C’est très étrange, si je faisais l’amour avec lui maintenant, j’aurais l’impression de le tromper, c’est vraiment schizophrénique comme situation.

Je ris, désabusée et me raccroche à son sourire ironique. Il se lève et me tend la main pour m’aider.

  • Pourquoi tu refuses à ce corps de nous laisser aller à notre envie l’un de l’autre, c’est le tien autant que celui de Tyl Aran.

Il se tend et détourne ses yeux. Je n’aurai pas ma réponse je crois. Aussi suis-je surprise lorsque les mots sortent de sa bouche, alors que nous retournons au manoir, son bras autour de ma taille.

  • Tyl Aran est mon monde et le corps là-bas est le mien. Celui-ci est un emprunt. Il faut tellement de temps pour trouver un corps sans faire de mal à qui que ce soit que lorsque je partirai, une nouvelle sentinelle prendra ma place… et je ne peux supporter que ce corps qui t’aurais touché abrite un autre esprit… je préférerais le tuer !

Ouah ! Emue par sa détermination, je lève mon visage vers le sien, dont les mâchoires sont tellement serrées que j’entends grincer ses dents.
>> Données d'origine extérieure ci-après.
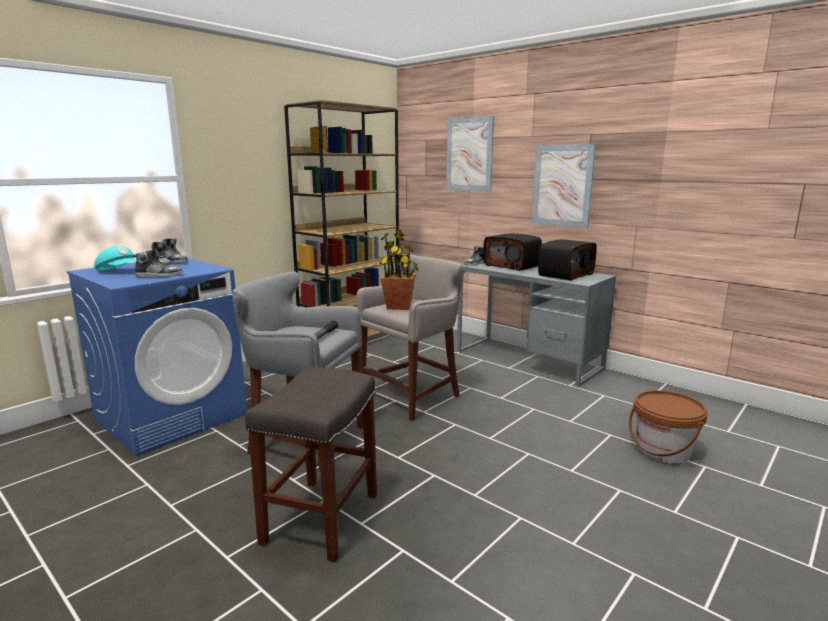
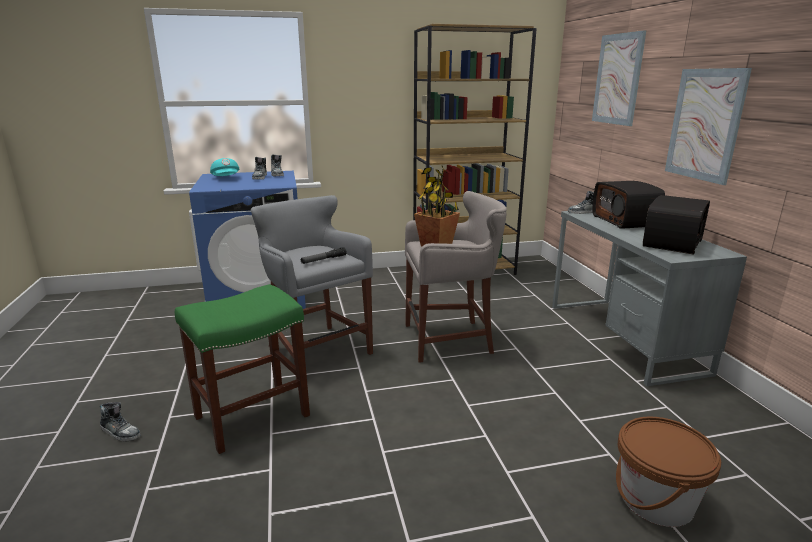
camera: 35 degrees right, 5 degrees up
shoe [133,250,183,277] -> shoe moved to [100,402,141,442]
grey stool [245,367,377,562] -> green stool [175,284,310,454]
radio [538,239,597,281] -> radio turned 45 degrees counterclockwise [643,195,710,255]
J’ai l’impression de ne plus toucher terre. Je le savais possessif mais à ce point… mon cœur s’emballe. Je mords mes lèvres qui ne cessent de frémir et passe ma langue dessus en un geste inconscient que Yaël fixe de ses yeux enfiévrés. Il se penche vers moi lisant dans mes yeux la tension « Viens ! mettons-nous dans une de tes bulles et je te montrerai comment je te ferai mienne là-bas!».

Je me liquéfie sur place. Les jambes flageolantes, soutenue par son bras, nous traversons le hall et grimpons à l’étage, direction… une chambre, la sienne, la mienne, peu importe. L’avantage avec le partage de nos psychés, c’est que nous pouvons vivre les fantasmes de l’un et de l’autre comme un rêve érotique. C’est mieux que rien et pour en avoir eu un aperçu avant mon départ pour Tyl Aran, j’en frissonne d’avance.